Mark Fletcher at Startup2Startup and the Evolution of Startup Business Strategy

I went to Dave McClure’s Startup2Startup last night and we listened to Mark Fletcher recount his current startup commandments. Mark has had a great history in startups, having built ONElist back in the day which merged with eGroups and got acquired by my old alma mater Yahoo. Then he built Bloglines which sold to IAC in 2005. Now he is working on another startup called SnapGroups, which got announced and was supposed to launch last night, but unfortunately also came out with a nasty bug and kind of stifled the launch..!
One of his slides had to do with startup business models, which was more in the area of talking about startup business building strategy than just strictly revenue models. For his 3 startups, including his current one, he listed his startup strategies (me paraphrasing here and imperfect memory at work):
ONElist: Raise lots of money (~$46MM), grow big fast, hire a lot of guys, dominate the market before anyone else, go IPO
Bloglines: Raise a bit of money ($200K), hire small team, build great product, flip it.
SnapGroups: Spend as little as possible ($6K) using lean startup methods, outsource everything, work on something he’s passionate about, no exit strategy to shoot for.
It was a trip back in history for me, as I came into the startup world via Yahoo, and lived through the times as Mark had. What was amazing to me was the difference in strategy given what was in vogue at the time.
During the dotcom boom years, it was just build as fast as possible and get huge before everyone else, and then go for IPO. This of course didn’t work anymore after the dotcom bust, and the introduction of Sarbanes Oxley which basically killed the IPO market even as it attempted to fix the bad accounting problems and protect the shareholder. Also, the excesses of the dotcom era were completely gone, and also gone with it the ability to IPO on little or no revenue.
Then along came the post dotcom bust years and it seemed that the M&A market for startups heated up. So now it was cool to get a bit of investment, and then build something that a Yahoo or Google wanted, and then get bought. At this point, we saw that it was getting cheaper and cheaper to launch web products, and over time, a lot of people jumped on the flipping bandwagon.
Soon, flipping became tough also because it was easy to copy somebody else and now the market was flooded with me-too products. Everybody called on the corporate development teams of the Googles and Yahoos of the world and it became impossible to get their attention. They didn’t want to hear about you if you were too small; they only had so much time and only could focus on those opportunities that yielded the largest results for them.
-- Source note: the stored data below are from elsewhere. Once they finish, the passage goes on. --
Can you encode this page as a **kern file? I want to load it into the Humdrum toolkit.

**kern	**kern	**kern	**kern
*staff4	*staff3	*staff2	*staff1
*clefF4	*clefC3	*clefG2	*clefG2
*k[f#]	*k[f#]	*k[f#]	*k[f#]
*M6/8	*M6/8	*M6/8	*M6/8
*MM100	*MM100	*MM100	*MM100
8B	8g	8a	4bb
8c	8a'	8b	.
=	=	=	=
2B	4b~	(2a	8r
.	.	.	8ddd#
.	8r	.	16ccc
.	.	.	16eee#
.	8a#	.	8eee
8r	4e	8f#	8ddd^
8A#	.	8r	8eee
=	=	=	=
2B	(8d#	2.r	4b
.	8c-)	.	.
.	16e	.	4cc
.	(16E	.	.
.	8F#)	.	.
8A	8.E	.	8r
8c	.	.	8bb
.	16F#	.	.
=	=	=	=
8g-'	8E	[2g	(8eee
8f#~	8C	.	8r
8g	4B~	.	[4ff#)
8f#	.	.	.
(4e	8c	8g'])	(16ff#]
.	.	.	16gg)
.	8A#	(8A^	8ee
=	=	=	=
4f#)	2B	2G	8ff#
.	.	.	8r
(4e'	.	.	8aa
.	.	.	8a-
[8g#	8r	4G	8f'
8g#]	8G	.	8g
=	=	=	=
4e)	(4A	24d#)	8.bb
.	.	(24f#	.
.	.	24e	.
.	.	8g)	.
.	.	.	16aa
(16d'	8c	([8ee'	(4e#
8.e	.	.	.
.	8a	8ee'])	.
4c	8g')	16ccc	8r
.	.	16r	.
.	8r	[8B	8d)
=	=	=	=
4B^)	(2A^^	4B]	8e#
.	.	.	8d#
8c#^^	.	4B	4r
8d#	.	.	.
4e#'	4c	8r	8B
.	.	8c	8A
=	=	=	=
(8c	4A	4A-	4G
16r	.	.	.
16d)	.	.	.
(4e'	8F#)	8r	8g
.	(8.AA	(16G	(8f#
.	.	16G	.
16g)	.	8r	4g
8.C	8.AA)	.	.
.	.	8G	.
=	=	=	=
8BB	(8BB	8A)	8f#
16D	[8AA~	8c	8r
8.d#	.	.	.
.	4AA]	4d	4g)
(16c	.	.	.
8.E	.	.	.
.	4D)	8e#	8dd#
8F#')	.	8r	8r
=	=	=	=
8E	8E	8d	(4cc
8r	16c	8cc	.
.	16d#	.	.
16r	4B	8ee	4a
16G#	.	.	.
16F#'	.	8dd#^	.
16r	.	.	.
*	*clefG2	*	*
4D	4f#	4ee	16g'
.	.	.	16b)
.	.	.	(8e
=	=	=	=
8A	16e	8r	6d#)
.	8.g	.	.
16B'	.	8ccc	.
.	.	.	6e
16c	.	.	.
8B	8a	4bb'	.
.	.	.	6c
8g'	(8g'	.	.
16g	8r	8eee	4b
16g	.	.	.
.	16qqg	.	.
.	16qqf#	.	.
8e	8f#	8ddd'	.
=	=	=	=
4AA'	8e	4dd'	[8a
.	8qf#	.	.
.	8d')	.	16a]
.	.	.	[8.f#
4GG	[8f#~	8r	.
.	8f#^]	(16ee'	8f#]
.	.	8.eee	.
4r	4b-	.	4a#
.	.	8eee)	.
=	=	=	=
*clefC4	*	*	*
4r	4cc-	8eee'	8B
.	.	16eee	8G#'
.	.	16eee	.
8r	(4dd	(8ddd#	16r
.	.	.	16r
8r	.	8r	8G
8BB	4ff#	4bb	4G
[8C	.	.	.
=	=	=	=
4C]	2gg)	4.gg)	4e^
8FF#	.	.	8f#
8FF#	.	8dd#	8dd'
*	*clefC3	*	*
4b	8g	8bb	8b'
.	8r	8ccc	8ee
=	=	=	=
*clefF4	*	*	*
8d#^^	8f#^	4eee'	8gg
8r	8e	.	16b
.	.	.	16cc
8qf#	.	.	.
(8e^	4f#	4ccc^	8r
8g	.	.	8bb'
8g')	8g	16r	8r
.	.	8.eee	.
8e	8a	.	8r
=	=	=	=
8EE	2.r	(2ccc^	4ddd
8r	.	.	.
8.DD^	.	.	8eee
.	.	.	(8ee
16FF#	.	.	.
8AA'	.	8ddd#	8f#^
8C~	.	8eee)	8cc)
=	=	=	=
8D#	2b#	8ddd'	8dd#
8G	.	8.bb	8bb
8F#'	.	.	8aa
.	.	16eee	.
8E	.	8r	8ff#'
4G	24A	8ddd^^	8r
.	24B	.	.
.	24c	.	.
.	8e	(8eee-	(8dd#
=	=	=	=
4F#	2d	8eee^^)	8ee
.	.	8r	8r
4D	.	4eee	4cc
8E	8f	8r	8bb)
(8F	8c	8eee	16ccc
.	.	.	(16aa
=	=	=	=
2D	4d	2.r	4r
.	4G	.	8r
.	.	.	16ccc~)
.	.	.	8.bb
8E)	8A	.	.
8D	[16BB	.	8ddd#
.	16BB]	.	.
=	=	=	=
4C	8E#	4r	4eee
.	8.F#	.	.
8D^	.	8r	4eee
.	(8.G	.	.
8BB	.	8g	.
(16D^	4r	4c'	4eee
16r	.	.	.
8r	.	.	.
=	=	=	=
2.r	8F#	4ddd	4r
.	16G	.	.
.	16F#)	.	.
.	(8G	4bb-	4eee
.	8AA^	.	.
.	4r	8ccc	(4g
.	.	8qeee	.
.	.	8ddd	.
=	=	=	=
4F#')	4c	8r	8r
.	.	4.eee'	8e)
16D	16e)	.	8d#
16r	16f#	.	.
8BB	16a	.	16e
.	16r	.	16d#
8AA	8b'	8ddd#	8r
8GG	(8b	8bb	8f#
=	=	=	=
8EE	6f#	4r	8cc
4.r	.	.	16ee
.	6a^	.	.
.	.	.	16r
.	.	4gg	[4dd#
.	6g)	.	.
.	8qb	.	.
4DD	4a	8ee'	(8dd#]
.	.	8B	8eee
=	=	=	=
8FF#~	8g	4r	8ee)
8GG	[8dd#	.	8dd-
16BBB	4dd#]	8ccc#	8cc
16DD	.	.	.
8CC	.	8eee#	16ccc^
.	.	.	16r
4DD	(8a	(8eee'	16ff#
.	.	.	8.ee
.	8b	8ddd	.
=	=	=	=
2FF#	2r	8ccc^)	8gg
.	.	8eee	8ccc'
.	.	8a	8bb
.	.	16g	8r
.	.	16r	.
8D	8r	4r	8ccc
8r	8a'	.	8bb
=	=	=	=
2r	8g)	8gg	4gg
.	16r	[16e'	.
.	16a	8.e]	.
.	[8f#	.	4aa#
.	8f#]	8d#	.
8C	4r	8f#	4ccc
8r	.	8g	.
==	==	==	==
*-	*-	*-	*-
Yeah you thought you were cool, but against that kind of competition you weren’t cool enough.
Somewhere in there, along came Ycombinator who proved that you could build something with so little capital and get it launched that it started being copied everywhere. Also, the world shifted to providing so many outsourced services and resources that you could build something by using other peoples’ servers, open source code, and even excellent coders from other parts of the globe. Other companies would do the heavy lifting on commoditized services while you could focus on the core differentiator of your service.
Enter the economic downturn of 2008 and now M&A was difficult because major companies were pulling back to conserve cash and survive. They were also questioning their M&A strategies prior to this because they were buying startups for huge sums of money but wondering where all that hockey stick growth had gone to, after destroying the incentives of the brainchilds of the startup by making them rich and then watching them leave. Flipping became not so easy.
College kids couldn’t find jobs any more; nobody was hiring. Plus, they keep hearing from their peers that working at large corporations sucks. Enter also the rise of a ton of resources like Ycombinator to jumpstart tech startups in a number of locations. Starting up became the in-thing and now we see tons of people trying to do this in a super cheap, fail fast, be adaptable way.
Despite the obvious indicators, I have found that entrepreneurs still are sticking to last era’s strategies. Mark was smart; he watched the market and then built quickly to exploit the advantages of the era he built in. But today, I still meet entrepreneurs who are building to pre-dotcom bust year concept of building users fast and then thinking they can raise money later!
Even investors are stuck in last era’s strategies. The consequence of raising ever larger funds meant that they were hoping for the huge deals that were present in dotcom boom years, but now that strategy doesn’t work so well with the IPO market so slow and the presence of large enough startups worthy to put that much capital in so scarce. They add in the fact that initial capital requirements are so low, that often they find great startups who don’t need or want their enormous amounts of cash.
I also changed my investment criteria. Many startups I funded before the 2008 economic downturn still had dotcom boom year or flipping strategies, and had burn rates to match. But then as we crossed into 2008, I started seeing that either strategy now created enormous downside risk of failure, and so had to now go for startups who were smaller, followed the lean strategy, and looked seriously at producing revenue sooner than later.
Mark’s message was incredibly insightful, which is that this world is a constantly shifting place, and that you have to be nimble enough to switch strategies when the world changes on you. You also have to be observant enough to know when to make those changes, and not get locked into past views which may not be valid in today’s world.